The lower the price is below the estimated intrinsic value of a company or its shares, the larger the margin of safety and the greater the value.
But confusion has emerged among investors. Valuing a company on its yield is not valuing a company at all. Zip up your wallet when an expert tells you the banks are good value because their yields are attractive. It’s not the yield that makes them good value.
The intrinsic value of our banks rises as interest rates fall. But their share prices were already above my estimate of their value in January and February. Today the value is a fraction higher. The share prices will also rise as investors run away from declining income generated by their term deposits.

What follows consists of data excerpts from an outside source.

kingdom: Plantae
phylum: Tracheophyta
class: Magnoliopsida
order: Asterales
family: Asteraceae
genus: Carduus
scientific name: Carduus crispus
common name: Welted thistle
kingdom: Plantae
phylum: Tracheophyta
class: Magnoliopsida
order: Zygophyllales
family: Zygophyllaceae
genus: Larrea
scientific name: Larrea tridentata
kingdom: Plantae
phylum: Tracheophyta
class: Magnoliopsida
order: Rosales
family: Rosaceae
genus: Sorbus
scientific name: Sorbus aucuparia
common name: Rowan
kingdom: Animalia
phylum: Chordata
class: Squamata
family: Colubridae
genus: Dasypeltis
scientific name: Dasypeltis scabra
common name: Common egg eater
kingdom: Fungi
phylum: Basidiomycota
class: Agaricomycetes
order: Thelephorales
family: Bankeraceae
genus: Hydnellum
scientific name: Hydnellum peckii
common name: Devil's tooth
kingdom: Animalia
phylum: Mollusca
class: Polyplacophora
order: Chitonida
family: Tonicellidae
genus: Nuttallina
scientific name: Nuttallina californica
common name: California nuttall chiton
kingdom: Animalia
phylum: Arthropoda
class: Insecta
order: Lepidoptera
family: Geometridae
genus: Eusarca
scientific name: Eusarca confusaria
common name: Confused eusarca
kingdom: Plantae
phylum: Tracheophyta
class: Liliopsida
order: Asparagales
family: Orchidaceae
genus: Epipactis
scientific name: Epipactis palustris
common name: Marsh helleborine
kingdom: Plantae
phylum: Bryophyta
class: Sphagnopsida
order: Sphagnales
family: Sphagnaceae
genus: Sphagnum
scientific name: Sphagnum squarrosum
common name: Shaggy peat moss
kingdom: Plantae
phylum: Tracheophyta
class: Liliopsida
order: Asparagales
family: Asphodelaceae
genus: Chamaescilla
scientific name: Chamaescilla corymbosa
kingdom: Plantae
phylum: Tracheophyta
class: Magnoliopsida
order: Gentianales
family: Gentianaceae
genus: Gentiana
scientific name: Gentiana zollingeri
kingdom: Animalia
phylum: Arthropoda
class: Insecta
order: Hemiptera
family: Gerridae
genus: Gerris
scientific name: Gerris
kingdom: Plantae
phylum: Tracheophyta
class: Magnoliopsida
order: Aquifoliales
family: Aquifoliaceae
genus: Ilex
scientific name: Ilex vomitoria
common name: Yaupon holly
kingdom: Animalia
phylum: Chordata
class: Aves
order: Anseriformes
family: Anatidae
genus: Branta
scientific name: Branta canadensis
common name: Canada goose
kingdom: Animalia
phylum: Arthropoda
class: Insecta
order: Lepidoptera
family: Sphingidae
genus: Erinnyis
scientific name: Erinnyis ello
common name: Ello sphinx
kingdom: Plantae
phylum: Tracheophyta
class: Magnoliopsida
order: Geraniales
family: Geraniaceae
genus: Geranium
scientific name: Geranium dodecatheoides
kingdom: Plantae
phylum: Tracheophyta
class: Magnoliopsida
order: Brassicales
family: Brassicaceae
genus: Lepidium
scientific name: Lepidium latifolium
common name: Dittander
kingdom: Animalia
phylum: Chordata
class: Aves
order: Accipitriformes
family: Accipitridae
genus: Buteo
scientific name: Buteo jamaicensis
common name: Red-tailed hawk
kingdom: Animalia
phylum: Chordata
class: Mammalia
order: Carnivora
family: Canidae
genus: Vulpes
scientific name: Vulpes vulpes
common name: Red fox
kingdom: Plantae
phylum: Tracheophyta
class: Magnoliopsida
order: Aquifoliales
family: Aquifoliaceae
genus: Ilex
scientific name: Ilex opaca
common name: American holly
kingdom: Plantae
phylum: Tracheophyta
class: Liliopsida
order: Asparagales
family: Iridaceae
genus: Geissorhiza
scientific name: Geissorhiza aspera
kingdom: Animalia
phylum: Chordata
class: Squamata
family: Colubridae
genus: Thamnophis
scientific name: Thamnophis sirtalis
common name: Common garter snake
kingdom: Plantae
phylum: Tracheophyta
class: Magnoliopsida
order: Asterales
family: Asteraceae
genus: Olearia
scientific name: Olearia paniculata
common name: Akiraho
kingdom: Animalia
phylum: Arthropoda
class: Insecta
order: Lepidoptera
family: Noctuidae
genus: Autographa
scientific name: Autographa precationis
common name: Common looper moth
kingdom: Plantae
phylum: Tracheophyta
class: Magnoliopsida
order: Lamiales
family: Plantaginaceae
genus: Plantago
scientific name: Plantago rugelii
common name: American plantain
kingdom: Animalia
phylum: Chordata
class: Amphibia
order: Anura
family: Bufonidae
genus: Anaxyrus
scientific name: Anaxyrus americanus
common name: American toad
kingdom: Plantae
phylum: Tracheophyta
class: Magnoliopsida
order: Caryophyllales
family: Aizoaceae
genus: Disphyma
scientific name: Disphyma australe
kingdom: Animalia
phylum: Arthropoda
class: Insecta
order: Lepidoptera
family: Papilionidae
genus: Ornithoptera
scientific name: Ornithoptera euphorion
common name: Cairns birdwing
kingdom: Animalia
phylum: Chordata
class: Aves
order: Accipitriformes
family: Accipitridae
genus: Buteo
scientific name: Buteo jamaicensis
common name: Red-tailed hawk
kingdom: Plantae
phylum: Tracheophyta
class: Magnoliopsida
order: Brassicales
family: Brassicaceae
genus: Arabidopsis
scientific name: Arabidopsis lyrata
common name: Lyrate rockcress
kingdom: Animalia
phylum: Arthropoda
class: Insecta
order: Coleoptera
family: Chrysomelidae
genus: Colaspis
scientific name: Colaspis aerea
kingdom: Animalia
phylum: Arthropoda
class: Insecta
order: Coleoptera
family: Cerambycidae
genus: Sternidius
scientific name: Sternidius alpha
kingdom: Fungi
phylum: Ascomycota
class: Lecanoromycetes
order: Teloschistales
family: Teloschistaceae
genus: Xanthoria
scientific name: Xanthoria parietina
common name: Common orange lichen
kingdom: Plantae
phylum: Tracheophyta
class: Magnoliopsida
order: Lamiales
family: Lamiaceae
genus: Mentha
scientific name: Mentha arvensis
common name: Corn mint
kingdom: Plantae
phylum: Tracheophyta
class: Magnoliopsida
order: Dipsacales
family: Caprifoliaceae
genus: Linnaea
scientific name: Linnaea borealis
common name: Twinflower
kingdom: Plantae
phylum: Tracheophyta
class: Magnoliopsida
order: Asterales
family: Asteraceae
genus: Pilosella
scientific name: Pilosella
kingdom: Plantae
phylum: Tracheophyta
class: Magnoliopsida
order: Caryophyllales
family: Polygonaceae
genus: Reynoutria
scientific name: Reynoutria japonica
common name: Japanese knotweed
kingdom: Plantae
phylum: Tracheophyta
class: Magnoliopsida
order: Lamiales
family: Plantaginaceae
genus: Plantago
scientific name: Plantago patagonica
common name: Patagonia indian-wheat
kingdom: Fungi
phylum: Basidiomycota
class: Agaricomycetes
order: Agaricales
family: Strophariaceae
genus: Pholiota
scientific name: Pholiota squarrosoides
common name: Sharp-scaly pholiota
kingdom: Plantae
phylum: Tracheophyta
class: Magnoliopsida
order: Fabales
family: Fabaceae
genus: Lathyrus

The only problem is that the share prices are well above the values and, while both are rising, their attraction to value investors becomes no greater and may become less.
Now don’t get me wrong. I am not saying the banks aren’t attractive businesses. They are a cosy oligopoly, with high switching costs for customers enabling them to charge pretty much what they like. Nor am I saying that their premium above intrinsic value means they are due for an imminent correction. Valuing a business is not the same as predicting its share price. What I am saying is that they aren’t cheap, using my measures.